§ DATA SUPPLIED:
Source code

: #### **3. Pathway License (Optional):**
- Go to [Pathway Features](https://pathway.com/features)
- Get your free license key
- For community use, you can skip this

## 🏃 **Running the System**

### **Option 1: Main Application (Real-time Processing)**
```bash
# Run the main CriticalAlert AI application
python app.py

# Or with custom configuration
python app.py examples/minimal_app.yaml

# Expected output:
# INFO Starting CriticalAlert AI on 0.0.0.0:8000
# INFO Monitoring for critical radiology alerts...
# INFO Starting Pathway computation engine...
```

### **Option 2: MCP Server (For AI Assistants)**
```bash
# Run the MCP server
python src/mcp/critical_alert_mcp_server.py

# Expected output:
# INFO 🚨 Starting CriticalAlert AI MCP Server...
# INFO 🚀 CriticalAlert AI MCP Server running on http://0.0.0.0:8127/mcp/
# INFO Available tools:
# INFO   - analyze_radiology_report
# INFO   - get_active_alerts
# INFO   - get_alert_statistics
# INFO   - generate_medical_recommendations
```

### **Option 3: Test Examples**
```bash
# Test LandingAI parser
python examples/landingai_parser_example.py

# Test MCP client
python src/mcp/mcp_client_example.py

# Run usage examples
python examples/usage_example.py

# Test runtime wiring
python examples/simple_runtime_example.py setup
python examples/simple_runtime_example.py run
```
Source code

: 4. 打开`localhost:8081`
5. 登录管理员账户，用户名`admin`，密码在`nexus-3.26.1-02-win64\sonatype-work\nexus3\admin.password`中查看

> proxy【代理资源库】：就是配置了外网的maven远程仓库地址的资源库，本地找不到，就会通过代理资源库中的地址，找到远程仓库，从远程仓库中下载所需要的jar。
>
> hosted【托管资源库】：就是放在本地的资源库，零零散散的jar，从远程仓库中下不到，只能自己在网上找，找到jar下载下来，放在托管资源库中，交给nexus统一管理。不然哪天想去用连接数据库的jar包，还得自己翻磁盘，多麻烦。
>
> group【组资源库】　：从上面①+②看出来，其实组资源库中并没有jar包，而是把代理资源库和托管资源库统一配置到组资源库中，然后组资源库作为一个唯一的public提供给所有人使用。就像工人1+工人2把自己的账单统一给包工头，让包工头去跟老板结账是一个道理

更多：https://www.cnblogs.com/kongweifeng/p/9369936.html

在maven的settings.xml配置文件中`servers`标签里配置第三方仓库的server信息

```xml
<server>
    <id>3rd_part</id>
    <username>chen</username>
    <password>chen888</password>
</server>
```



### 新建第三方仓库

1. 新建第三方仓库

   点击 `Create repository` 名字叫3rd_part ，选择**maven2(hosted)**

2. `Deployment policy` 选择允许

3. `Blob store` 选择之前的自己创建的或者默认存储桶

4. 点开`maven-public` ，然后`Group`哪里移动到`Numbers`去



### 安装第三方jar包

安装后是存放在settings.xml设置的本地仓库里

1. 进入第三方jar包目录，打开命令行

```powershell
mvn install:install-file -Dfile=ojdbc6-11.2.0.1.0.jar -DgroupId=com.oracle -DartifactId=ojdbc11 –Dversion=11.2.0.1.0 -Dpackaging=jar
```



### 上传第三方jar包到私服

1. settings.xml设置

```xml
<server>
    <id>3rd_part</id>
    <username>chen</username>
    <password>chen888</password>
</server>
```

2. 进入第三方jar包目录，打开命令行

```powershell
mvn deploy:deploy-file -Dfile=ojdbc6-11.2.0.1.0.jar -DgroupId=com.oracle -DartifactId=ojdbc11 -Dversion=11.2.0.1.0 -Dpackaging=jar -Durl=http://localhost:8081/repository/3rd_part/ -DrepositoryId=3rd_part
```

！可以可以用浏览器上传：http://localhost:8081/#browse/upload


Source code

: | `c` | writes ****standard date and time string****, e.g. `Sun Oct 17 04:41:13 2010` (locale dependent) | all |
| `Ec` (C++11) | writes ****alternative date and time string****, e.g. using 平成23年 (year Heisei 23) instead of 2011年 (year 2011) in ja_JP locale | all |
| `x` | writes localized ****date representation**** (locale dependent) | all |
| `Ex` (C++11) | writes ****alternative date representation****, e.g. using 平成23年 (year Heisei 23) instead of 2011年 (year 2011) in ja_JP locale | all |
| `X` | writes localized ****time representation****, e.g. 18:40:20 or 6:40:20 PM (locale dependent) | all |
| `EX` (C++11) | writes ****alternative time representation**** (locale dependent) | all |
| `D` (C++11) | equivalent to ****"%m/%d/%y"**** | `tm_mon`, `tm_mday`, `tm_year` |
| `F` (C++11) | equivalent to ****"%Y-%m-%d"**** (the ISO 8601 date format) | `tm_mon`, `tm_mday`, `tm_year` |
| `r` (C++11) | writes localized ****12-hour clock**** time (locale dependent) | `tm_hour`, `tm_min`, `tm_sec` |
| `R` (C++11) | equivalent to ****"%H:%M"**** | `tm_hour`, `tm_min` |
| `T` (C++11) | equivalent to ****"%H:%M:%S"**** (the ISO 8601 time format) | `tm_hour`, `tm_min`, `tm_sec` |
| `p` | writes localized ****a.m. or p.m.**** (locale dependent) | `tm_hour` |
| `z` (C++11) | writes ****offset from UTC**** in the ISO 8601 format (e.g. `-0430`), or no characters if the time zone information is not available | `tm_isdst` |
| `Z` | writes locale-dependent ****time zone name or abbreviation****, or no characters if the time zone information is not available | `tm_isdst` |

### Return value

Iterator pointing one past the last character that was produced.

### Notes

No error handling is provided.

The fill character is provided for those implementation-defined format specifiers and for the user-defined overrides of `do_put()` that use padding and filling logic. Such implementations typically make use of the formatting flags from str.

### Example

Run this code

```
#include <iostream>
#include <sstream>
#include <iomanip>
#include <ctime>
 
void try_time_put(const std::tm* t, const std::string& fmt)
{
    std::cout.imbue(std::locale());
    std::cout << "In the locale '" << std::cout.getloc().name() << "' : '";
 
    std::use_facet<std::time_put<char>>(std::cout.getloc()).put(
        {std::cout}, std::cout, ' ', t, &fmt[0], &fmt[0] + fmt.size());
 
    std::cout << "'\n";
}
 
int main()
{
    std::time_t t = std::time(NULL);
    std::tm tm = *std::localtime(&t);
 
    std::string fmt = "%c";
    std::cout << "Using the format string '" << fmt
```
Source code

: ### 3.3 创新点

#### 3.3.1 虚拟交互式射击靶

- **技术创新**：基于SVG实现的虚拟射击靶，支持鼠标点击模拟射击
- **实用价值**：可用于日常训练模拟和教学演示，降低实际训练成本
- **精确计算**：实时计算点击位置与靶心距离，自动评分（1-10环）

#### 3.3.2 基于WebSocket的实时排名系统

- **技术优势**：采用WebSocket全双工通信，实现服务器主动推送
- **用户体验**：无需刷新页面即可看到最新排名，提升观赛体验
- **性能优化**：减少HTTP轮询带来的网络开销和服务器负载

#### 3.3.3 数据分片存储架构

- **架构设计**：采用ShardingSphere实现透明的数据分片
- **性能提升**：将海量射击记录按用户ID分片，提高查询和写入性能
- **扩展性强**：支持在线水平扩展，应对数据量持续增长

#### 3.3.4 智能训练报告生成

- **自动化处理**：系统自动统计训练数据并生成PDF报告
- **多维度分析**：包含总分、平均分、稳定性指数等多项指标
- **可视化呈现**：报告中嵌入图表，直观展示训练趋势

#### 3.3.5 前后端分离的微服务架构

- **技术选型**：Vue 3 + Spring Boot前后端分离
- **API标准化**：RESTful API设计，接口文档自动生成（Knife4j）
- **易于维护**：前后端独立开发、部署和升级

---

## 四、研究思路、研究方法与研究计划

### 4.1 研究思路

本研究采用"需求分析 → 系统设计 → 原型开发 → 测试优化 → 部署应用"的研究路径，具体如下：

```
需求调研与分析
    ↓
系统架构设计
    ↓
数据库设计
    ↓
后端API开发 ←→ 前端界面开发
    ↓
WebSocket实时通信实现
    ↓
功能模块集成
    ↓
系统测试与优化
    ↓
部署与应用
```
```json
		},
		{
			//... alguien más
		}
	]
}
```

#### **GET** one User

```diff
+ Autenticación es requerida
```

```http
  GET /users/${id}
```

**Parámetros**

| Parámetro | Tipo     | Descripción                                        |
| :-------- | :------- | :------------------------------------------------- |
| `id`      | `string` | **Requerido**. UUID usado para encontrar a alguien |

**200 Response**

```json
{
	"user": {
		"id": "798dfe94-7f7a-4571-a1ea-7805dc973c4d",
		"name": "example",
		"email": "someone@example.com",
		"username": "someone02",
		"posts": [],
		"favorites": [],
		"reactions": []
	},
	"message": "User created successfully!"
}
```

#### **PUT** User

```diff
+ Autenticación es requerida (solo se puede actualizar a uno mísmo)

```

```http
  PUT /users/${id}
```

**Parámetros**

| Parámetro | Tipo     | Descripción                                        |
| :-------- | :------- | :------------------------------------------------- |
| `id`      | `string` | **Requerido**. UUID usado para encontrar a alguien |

§ WORK TO COMPLETE:
Report, for the data above, every line in which the string "Dpackaging" appears.

§ FINISHED TASK:
mvn install:install-file -Dfile=ojdbc6-11.2.0.1.0.jar -DgroupId=com.oracle -DartifactId=ojdbc11 –Dversion=11.2.0.1.0 -Dpackaging=jar
mvn deploy:deploy-file -Dfile=ojdbc6-11.2.0.1.0.jar -DgroupId=com.oracle -DartifactId=ojdbc11 -Dversion=11.2.0.1.0 -Dpackaging=jar -Durl=http://localhost:8081/repository/3rd_part/ -DrepositoryId=3rd_part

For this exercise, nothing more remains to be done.